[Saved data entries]
──────────────────────────────

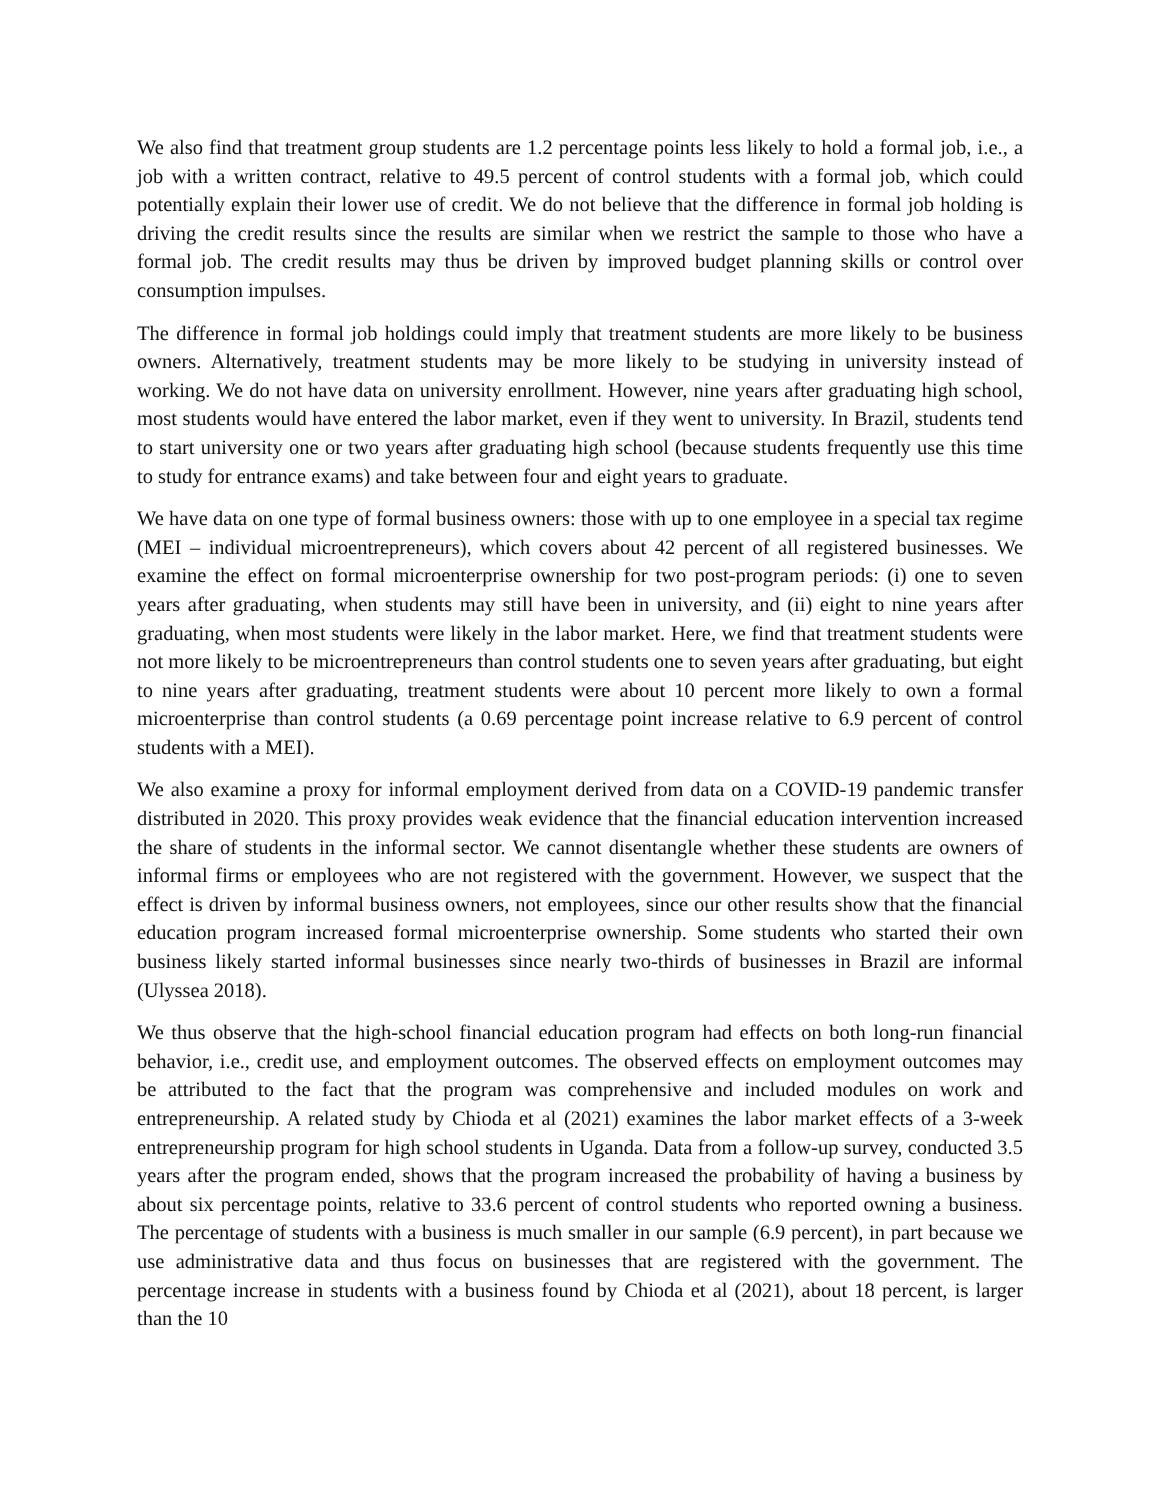We also find that treatment group students are 1.2 percentage points less likely to hold a formal job, i.e., a job with a written contract, relative to 49.5 percent of control students with a formal job, which could potentially explain their lower use of credit. We do not believe that the difference in formal job holding is driving the credit results since the results are similar when we restrict the sample to those who have a formal job. The credit results may thus be driven by improved budget planning skills or control over consumption impulses.
The difference in formal job holdings could imply that treatment students are more likely to be business owners. Alternatively, treatment students may be more likely to be studying in university instead of working. We do not have data on university enrollment. However, nine years after graduating high school, most students would have entered the labor market, even if they went to university. In Brazil, students tend to start university one or two years after graduating high school (because students frequently use this time to study for entrance exams) and take between four and eight years to graduate.
We have data on one type of formal business owners: those with up to one employee in a special tax regime (MEI – individual microentrepreneurs), which covers about 42 percent of all registered businesses. We examine the effect on formal microenterprise ownership for two post-program periods: (i) one to seven years after graduating, when students may still have been in university, and (ii) eight to nine years after graduating, when most students were likely in the labor market. Here, we find that treatment students were not more likely to be microentrepreneurs than control students one to seven years after graduating, but eight to nine years after graduating, treatment students were about 10 percent more likely to own a formal microenterprise than control students (a 0.69 percentage point increase relative to 6.9 percent of control students with a MEI).
We also examine a proxy for informal employment derived from data on a COVID-19 pandemic transfer distributed in 2020. This proxy provides weak evidence that the financial education intervention increased the share of students in the informal sector. We cannot disentangle whether these students are owners of informal firms or employees who are not registered with the government. However, we suspect that the effect is driven by informal business owners, not employees, since our other results show that the financial education program increased formal microenterprise ownership. Some students who started their own business likely started informal businesses since nearly two-thirds of businesses in Brazil are informal (Ulyssea 2018).
We thus observe that the high-school financial education program had effects on both long-run financial behavior, i.e., credit use, and employment outcomes. The observed effects on employment outcomes may be attributed to the fact that the program was comprehensive and included modules on work and entrepreneurship. A related study by Chioda et al (2021) examines the labor market effects of a 3-week entrepreneurship program for high school students in Uganda. Data from a follow-up survey, conducted 3.5 years after the program ended, shows that the program increased the probability of having a business by about six percentage points, relative to 33.6 percent of control students who reported owning a business. The percentage of students with a business is much smaller in our sample (6.9 percent), in part because we use administrative data and thus focus on businesses that are registered with the government. The percentage increase in students with a business found by Chioda et al (2021), about 18 percent, is larger than the 10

──────────────────────────────

• [Task instructions]: Only one thing is wanted here, an exact copy of the lines from the first line above through the line containing "The difference in formal job holdings", minus any picture.

• [Result]:
We also find that treatment group students are 1.2 percentage points less likely to hold a formal job, i.e., a job with a written contract, relative to 49.5 percent of control students with a formal job, which could potentially explain their lower use of credit. We do not believe that the difference in formal job holding is driving the credit results since the results are similar when we restrict the sample to those who have a formal job. The credit results may thus be driven by improved budget planning skills or control over consumption impulses.
The difference in formal job holdings could imply that treatment students are more likely to be business owners. Alternatively, treatment students may be more likely to be studying in university instead of working. We do not have data on university enrollment. However, nine years after graduating high school, most students would have entered the labor market, even if they went to university. In Brazil, students tend to start university one or two years after graduating high school (because students frequently use this time to study for entrance exams) and take between four and eight years to graduate.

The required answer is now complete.